Initial Conditions
I am particularly interested in how the initial topography affects landscape evolution modeling. Typically for initial topographies, modelers start with a flat landscape and then add random, small topographic perturbations.
However, when you deliberately add structure (e.g., a small channel) to the initial topography, its signal is amplified and permanently retained in the landscape as a valley. We call this phenomenon, Extreme Memory. See for yourself; draw your own initial condition in Fig. 2! See more in Kwang and Parker (2019).
Experimental Landscapes
We also use small-scale experimental setups (Fig. 3) to study landscape evolution. Instead of rock, the substrate is made of a mixture of fine silica powder and water (and sometimes kaolinite). Instead of rain, precipitation comes in the form of mist. In these experiments, the substrate is either uplifted or the baselevel is lowered at a prescribed rate. Using this setup, mountains and valleys form within a matter of hours.

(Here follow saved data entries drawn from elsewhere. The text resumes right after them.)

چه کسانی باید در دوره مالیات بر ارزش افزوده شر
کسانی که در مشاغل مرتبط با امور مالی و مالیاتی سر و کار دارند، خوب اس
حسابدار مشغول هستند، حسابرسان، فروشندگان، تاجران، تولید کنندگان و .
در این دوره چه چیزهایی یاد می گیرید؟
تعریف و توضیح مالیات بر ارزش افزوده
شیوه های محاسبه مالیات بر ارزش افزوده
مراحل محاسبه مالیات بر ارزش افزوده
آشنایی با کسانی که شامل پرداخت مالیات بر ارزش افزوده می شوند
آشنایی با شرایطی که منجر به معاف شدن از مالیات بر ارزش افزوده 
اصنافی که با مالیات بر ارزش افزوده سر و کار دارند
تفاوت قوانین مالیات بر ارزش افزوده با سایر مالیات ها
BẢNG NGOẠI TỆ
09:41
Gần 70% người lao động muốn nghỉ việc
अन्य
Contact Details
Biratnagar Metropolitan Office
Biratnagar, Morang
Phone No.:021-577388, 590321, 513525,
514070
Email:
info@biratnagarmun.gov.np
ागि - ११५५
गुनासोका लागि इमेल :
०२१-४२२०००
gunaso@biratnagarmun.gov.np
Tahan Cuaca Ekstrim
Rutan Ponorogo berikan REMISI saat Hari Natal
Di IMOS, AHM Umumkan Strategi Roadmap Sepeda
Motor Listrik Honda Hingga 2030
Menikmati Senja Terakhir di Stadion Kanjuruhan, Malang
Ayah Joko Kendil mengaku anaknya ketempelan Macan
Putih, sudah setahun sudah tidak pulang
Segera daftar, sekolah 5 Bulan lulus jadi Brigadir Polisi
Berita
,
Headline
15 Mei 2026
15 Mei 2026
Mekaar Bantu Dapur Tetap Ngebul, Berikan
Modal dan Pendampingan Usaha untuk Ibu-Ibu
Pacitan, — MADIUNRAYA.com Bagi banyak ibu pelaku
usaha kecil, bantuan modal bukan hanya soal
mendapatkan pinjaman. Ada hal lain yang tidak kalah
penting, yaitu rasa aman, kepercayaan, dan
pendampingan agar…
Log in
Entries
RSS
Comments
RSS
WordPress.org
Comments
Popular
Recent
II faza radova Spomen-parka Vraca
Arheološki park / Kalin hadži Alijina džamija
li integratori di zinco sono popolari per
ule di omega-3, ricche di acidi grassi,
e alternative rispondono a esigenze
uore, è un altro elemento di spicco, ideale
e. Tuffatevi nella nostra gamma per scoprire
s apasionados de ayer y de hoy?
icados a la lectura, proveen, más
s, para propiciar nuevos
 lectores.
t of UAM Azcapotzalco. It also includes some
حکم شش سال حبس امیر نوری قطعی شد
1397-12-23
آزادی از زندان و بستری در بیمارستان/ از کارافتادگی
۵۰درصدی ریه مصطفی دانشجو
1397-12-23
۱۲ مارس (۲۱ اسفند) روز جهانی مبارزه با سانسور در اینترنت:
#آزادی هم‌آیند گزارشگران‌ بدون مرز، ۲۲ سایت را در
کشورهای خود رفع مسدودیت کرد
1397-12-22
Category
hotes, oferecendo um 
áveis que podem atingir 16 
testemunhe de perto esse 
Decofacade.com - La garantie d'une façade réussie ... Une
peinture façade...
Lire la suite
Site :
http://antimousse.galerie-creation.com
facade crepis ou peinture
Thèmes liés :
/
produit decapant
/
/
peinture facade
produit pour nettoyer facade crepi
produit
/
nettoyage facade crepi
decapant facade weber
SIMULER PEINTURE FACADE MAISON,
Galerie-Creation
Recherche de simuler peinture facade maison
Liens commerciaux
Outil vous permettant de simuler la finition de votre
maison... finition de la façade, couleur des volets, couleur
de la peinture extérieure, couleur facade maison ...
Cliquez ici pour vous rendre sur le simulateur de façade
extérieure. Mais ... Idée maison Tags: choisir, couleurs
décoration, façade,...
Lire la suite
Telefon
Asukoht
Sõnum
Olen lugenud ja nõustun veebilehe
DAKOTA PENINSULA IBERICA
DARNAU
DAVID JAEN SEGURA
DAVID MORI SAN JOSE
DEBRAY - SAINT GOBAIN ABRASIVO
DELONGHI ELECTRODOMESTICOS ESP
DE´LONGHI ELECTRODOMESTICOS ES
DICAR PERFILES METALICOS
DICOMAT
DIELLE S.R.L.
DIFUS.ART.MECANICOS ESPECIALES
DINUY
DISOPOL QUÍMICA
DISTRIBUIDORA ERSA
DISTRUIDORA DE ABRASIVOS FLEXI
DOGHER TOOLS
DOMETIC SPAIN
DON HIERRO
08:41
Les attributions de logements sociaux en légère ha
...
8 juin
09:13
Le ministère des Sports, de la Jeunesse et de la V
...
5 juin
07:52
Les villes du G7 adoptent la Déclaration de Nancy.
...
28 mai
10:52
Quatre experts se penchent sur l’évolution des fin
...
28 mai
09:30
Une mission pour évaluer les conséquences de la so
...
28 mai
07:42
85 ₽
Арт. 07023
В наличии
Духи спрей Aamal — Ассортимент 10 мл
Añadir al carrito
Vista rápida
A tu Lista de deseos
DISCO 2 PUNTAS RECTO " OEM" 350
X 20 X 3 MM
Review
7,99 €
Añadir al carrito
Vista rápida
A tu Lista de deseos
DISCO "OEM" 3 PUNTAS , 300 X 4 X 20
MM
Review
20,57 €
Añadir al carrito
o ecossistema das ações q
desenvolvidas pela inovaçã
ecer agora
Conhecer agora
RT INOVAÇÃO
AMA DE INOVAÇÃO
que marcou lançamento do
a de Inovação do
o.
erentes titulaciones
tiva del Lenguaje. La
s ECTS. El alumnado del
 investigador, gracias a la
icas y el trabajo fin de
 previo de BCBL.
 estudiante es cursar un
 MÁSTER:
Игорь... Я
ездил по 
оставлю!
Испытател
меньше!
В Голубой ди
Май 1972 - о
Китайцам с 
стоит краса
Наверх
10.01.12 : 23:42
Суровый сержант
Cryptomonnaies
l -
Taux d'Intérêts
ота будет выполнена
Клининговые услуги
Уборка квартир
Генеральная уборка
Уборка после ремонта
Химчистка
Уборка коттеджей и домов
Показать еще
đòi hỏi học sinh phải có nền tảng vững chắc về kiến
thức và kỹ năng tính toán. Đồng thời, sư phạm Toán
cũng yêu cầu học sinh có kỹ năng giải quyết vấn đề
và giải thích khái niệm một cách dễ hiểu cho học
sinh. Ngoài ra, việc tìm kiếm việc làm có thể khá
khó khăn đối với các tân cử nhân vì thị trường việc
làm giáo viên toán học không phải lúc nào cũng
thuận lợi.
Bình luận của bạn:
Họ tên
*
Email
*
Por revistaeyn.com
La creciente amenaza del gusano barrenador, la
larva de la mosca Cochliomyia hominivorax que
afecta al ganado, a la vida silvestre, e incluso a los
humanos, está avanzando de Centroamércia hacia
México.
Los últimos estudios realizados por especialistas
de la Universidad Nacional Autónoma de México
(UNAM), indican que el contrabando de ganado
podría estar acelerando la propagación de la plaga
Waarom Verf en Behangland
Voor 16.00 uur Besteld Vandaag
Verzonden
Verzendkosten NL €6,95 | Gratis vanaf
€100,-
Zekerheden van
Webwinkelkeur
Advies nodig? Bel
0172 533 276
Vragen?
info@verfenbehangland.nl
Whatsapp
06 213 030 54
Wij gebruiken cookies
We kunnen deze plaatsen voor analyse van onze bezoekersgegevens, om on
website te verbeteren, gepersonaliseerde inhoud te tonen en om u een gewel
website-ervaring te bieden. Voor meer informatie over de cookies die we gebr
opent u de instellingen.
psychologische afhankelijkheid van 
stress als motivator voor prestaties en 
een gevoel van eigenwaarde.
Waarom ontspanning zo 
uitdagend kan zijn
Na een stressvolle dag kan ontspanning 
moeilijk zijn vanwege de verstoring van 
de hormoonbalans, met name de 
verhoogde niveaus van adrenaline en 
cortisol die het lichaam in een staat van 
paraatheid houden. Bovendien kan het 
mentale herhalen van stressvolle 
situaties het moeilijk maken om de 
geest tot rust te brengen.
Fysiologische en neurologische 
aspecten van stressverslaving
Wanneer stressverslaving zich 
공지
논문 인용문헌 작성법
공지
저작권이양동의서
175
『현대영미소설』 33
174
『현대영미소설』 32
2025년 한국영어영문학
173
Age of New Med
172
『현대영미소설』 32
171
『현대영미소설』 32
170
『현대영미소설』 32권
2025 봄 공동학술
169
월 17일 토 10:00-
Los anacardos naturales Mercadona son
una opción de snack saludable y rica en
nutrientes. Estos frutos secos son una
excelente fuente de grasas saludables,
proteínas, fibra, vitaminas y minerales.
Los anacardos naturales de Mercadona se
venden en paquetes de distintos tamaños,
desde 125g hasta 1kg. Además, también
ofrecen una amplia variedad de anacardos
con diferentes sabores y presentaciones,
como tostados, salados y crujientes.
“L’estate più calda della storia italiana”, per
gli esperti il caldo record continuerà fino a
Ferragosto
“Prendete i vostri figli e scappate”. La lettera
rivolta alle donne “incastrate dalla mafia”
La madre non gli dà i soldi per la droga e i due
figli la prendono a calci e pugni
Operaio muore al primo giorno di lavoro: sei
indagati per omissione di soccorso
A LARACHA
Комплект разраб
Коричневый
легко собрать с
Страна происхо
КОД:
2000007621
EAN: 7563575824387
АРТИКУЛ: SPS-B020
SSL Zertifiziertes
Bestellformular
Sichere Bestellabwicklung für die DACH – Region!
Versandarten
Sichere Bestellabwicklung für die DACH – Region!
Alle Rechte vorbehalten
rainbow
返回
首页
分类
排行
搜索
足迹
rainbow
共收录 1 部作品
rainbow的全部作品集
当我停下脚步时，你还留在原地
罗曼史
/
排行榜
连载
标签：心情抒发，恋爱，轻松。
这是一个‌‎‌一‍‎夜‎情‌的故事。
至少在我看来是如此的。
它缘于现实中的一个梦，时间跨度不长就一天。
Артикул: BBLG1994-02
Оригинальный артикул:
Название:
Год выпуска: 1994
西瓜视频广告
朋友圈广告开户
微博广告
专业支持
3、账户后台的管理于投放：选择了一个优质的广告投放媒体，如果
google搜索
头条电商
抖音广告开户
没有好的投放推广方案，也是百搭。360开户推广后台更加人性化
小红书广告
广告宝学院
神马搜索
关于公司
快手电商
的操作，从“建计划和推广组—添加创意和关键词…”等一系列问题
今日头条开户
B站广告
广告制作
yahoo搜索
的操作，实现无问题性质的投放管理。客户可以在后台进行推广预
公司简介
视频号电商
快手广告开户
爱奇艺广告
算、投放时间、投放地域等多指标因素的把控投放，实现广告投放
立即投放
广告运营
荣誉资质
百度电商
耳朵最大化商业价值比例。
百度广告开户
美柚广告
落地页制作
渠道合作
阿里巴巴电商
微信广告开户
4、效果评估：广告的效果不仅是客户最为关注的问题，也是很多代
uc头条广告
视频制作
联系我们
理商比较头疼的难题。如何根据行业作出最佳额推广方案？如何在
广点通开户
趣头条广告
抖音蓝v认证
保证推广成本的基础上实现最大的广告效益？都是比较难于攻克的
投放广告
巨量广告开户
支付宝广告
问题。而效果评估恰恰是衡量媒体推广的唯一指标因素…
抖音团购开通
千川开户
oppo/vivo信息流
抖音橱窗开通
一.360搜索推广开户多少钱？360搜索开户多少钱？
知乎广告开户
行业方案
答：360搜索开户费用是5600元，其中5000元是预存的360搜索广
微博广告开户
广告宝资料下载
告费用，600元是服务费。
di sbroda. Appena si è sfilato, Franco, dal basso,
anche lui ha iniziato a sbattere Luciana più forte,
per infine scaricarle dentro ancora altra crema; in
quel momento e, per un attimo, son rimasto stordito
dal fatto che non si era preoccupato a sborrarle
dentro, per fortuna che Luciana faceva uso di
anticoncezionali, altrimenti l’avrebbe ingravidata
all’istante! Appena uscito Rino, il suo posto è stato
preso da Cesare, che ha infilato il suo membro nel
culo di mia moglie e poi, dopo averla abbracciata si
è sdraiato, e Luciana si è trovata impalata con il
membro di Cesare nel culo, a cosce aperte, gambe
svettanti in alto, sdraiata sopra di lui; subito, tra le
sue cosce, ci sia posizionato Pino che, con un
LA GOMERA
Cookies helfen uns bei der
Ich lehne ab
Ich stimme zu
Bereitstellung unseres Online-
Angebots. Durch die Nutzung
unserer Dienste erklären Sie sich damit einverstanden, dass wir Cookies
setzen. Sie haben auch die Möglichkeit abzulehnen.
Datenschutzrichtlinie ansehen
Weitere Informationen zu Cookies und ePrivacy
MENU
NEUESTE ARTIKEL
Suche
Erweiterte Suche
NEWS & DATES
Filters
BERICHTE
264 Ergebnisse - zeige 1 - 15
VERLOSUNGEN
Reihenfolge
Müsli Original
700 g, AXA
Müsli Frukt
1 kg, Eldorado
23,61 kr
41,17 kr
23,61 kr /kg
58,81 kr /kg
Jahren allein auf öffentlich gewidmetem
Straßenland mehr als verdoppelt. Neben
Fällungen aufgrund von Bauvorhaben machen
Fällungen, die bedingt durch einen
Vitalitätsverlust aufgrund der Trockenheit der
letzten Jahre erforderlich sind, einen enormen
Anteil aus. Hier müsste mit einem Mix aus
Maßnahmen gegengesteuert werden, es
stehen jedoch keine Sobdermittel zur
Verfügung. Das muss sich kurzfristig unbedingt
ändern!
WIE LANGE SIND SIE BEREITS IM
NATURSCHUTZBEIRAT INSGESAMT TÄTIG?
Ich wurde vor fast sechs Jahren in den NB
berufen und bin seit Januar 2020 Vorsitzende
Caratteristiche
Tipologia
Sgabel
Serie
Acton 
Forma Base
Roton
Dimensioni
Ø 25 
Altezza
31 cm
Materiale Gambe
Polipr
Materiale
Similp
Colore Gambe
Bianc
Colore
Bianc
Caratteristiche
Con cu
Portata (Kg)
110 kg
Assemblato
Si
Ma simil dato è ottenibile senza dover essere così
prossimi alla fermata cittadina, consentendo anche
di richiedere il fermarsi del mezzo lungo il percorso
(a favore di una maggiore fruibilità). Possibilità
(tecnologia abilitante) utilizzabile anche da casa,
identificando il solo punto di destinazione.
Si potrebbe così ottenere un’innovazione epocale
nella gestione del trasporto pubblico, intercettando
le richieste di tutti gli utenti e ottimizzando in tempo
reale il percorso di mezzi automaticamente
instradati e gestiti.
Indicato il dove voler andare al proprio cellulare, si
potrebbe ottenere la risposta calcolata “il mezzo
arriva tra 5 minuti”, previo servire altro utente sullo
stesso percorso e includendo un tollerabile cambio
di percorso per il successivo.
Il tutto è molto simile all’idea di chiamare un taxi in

In our paper (Kwang and Parker, 2019), we drew initial channels in both numerical landscape evolution models (like Fig. 2) and physical experimental landscapes. While numerical landscapes evolved to retain signals of their initial conditions, experimental landscapes persistently reorganize to forget them. In our experiments, we observed lateral shifting of the channels that drove ridge migration, drainage capture, and stream capture.